Adonri, however, said that the increase in capital requirement is no longer tenable and visible because the situation in the market now has seriously affected the capital of market operators and as such that policy ought to be cancelled so as not to further cause panic in the market. He called on the market regulators to ensure the enforcement of other policies that have been put in place.

Speaking on companies that investors should invests in, Kurfi suggested building materials, arguing that the coming in for the first time of about 17 governors will trigger capital expenditure as they may embark on various infrastructure thereby accelerating the building material profitability.

“The conglomerate sector like Unilever, PZ, Cussons, Nestle, etc, will likely do well. The insurance sector won’t be left out this year as a lot of transformation had been going on in the sector,” he said.

Lending his voice, Omordion also added that investors should look at the financial sector, targeting the ones with less off shore borrowing, hospitality industry, building industry, construction, healthcare and consumers goods. He noted that Seven Up, Mobil, Cement Company of Northern Nigeria (CCNN) Plc, Transcorp, Forte Oil, Stanbic IBTC, ETI, Zenith, GTBank, Fidson, Nigerian Breweries, and Dangote Sugar would post strong earnings in 2015 going by their earnings.

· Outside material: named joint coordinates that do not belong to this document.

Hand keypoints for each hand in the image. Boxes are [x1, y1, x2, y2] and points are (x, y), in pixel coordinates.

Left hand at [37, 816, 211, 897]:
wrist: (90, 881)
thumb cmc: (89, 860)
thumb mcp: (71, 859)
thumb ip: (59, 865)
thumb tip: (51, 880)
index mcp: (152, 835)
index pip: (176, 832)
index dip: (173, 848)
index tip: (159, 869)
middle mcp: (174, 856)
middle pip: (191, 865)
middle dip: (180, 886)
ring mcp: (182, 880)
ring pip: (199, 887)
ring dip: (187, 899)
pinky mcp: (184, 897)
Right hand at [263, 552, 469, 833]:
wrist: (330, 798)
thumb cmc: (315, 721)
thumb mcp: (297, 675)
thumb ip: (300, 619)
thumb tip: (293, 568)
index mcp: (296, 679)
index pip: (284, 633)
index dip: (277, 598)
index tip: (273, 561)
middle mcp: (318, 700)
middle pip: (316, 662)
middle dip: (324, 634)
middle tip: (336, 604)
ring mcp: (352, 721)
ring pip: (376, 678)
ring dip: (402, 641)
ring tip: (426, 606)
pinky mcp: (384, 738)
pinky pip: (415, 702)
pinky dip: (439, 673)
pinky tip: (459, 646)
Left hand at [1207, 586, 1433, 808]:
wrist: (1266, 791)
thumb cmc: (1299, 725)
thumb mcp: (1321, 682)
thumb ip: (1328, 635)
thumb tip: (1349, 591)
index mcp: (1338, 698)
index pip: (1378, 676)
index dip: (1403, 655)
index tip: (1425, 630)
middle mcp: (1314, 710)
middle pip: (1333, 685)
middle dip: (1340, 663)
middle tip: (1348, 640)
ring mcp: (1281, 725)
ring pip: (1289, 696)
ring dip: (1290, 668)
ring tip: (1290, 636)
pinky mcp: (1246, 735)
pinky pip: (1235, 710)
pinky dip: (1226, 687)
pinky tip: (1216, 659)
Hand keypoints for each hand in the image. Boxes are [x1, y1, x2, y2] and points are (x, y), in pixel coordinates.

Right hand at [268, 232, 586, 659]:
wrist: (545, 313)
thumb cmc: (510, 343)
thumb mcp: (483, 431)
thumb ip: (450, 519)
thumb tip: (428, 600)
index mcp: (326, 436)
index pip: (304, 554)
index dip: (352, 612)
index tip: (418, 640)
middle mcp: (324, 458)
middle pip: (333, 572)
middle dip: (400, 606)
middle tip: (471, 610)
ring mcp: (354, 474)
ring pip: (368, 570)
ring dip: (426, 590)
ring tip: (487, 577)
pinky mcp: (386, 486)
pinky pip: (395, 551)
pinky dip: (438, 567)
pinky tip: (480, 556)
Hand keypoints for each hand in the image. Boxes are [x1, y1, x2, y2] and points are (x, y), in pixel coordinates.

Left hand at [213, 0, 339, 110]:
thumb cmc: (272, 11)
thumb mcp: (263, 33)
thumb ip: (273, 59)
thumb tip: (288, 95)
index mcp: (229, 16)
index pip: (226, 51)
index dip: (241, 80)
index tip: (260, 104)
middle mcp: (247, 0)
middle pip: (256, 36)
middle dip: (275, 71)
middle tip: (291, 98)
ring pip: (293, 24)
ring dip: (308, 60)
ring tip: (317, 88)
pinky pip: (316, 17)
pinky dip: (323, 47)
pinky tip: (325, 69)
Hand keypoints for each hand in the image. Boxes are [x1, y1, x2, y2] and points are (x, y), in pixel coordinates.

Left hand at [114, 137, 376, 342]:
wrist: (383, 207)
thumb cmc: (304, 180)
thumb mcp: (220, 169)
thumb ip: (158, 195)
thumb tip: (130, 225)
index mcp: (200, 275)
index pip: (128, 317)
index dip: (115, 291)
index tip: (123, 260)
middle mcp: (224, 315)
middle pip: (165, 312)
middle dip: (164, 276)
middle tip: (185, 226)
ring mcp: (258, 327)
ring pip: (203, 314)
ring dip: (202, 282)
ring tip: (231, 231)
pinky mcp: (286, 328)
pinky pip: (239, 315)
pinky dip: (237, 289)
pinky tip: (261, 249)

However, analysts have noted the the rising confidence in the market and increased liquidity as a result of the activities of institutional/foreign investors will also serve as positive catalysts for the market in 2015.They noted that the factors that may impede progress in the capital market include the uncertainty hovering over the political landscape, unfavourable policies from regulators or government and security concerns.